_Figure understanding tasks_.
•••••
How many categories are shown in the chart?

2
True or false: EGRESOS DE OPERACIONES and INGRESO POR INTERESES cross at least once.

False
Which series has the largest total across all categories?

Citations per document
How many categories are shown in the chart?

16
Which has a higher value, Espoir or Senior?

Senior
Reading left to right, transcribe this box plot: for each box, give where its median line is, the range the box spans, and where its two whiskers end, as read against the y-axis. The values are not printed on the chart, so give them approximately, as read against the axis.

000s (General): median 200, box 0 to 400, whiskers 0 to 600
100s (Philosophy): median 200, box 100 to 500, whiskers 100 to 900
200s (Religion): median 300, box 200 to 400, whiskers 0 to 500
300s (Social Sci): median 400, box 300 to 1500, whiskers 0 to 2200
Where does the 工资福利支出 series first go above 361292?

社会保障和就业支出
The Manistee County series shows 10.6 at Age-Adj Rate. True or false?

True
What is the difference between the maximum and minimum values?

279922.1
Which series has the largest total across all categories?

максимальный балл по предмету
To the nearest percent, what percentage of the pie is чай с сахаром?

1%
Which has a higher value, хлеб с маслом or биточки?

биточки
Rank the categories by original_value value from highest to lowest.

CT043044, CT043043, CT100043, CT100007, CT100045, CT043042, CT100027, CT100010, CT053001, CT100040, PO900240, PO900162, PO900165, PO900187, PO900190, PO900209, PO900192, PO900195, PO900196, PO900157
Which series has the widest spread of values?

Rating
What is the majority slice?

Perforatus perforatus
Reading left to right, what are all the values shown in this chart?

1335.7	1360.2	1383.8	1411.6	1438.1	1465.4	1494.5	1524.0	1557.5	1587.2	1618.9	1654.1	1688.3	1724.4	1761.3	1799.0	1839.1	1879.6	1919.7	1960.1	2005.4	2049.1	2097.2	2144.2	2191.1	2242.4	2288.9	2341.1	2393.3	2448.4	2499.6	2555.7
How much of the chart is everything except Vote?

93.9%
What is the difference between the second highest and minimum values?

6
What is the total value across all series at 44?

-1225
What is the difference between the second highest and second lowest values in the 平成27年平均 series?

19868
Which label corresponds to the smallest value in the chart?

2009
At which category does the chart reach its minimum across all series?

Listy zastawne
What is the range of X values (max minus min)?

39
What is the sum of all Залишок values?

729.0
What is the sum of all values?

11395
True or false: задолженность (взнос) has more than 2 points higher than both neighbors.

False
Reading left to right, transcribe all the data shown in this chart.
•••••
Show each line of the records above that contains the word "second". Case counts.

What is the difference between the second highest and minimum values?
What is the difference between the second highest and second lowest values in the 平成27年平均 series?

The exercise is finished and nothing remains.